Even though there were a lot of new faces for second-year Lubbock Christian football coach Aaron Stone last season, there was still plenty of talent to have a successful campaign.
To a point, the Eagles did find success, going 6-5 and finishing third in district to qualify for the playoffs. But the season came to a bitter end after one round of the playoffs when LCHS lost by one point to a team it had destroyed by 38 earlier in the season.
For whatever reason, Stone said, the Eagles just never seemed to be able to put the right people in the right spots.
“Last year left a bitter taste in our mouths because we had 10 seniors who have played football here for a long time, and they were all looking to go further in the playoffs after experiencing the semifinals the year before,” Stone said. “It was a success because we made the playoffs but disappointed because our expectations were much higher.”
But there also seemed to be a need to bond closer as a team while at the same time find a way to make them dedicated to the offseason workout program. Through a new type of fitness program, Stone may have succeeded in accomplishing both at the same time.
Stone instituted CrossFit training as part of the offseason weight program. CrossFit, which has national competitions broadcast by ESPN, is described as short, intense workouts that require all-out exertion and involve such elements as running, jump ropes, weightlifting, pull-up bars, medicine balls and body weight exercises.
CrossFit is intended to improve fitness and physical preparedness while also increasing flexibility and strength.
“I realized I had to start thinking outside the box to find time for these young men to get into the weight room,” Stone said. “I started researching it and found out they have it for football. They really enjoyed it, and everyone who has been there is stronger or seen some serous gains.
“It’s aerobics with heavy weights. They’re fast-paced, high-intensity workouts. They’ve bought into it and some of the kids who are doing it have made it their goal to try out for the CrossFit games you see on ESPN.”
The next phase was transferring CrossFit to the football field, and Stone said it has gone well. Just like when a kid starting the offseason couldn’t do 25 pull-ups in a certain time but could by the end of the offseason, similarly a receiver who couldn’t run a certain pass route at the beginning of the offseason could execute it flawlessly by the end, thanks to the new training program.

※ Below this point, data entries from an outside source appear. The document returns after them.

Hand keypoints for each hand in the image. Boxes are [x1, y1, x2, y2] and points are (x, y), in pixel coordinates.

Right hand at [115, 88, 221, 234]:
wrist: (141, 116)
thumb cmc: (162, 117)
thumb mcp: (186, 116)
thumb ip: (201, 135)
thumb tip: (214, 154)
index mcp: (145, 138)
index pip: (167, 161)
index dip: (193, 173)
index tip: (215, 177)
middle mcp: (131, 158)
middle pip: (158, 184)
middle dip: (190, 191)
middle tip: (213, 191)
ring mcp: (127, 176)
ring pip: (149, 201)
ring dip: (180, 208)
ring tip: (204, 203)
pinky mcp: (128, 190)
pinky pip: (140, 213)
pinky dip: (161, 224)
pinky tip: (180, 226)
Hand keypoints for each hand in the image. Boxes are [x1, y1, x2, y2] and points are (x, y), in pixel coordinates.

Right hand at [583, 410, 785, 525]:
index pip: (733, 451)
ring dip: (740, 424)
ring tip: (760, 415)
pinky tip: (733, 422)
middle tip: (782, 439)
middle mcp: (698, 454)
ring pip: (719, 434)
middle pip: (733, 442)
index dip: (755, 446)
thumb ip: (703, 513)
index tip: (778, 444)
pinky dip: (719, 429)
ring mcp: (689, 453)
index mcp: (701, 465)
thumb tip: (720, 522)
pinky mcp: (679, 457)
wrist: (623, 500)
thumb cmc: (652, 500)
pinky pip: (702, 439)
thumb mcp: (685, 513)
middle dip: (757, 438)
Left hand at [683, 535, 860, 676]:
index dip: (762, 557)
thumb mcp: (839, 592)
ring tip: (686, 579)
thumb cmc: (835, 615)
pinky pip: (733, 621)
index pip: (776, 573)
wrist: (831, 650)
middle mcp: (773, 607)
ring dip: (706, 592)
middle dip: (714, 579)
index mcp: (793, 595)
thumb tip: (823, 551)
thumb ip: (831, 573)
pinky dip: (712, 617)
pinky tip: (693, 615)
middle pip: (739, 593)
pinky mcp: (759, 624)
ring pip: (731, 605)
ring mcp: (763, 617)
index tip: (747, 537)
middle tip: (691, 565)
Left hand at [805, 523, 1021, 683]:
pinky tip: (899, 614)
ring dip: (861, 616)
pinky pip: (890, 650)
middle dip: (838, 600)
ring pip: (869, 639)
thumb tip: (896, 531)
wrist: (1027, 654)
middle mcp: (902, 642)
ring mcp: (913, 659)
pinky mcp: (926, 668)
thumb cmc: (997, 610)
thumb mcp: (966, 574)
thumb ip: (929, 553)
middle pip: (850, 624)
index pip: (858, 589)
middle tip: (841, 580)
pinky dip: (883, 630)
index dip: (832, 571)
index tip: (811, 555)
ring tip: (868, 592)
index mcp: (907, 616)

“We saw some of it in spring football,” Stone said. “The hits are more solid, the kids’ core strength is improving and overall our confidence is improving. Whatever program you use in the weight room, as long as the kids see success and have bought in and enjoy it, you will be successful on the field. The bigger and stronger aspects are a bi-product. It’s the confidence that’s the big thing and the key to success from the weight room.”
If that confidence and ability transfers to the field in September, then the Eagles could be in line for another deep run considering the talent that is returning.
Leading that charge is senior quarterback Will Stephens, who threw for 1,837 yards and 22 touchdowns a year ago in his first season as a starter. He’ll be helped out in the backfield by junior Tyler Corbin at running back, who was named all-state as a sophomore last season.
Stone lost two of his top receivers from last year but feels he has a group of about seven to eight players this year that give the Eagles numerous options. Junior receiver Davis Delaney and senior tight end Josh Wilson lead the group as returning starters, and the rest of the group is made up of an eclectic bunch of transfers.
Trey Ferris, a senior, comes from Nazareth. Drew Thornton, a senior, came to LCHS after football season but played basketball. Senior Brooks Stephenson transferred after playing last year at tradition-rich Celina where he played running back, rushing for 30 yards on 11 carries. Evan McCullough, a senior, moves over from Kingdom Prep Academy.
It’s the front five that will require the most work with only two returning starters in junior left tackle Michael Low and senior center Braden Sutterfield. Candidates for the other three spots include seniors Taylor Bonner and Frenship transfer Matthew Foster and juniors Zack Baker and Tanner Thompson.
“We’ve got to get our offensive line to mesh and work together as a group,” Stone said.
Defensively there are a handful of returners starting, but Stone said not one player will be starting in the position he played last year.
Delaney will move from corner to safety despite defenses throwing away from his side of the field last season. Bonner will get a shot at either linebacker or defensive end while Corbin and Wilson will both get looks at defensive end as well.
The rest of the spots were open going into fall practices, but Stone was confident they could get the right players in the right spots quickly. Stone said a big boost could come from talented sophomore defensive back Brooks Pitaniello, who missed all of last season with a broken foot, as well as junior defensive back Zach Stone.
Stephenson, Thompson and senior Josh Beckett are penciled in to revamp the linebacking corps.
“We feel we have as much talent as anybody in our district,” Aaron Stone said. “If we go out there and every team we play is better than us and we are at .500 or 3-7 or 4-6 and we’ve given everything we’ve got, then we’ve got to play that card. I’m not going to be disappointed because we will have done everything we could since January. I’ve never had a team that worked this hard and had this many weapons. My hope and prayer is that their hard work will pay off on the field of play.”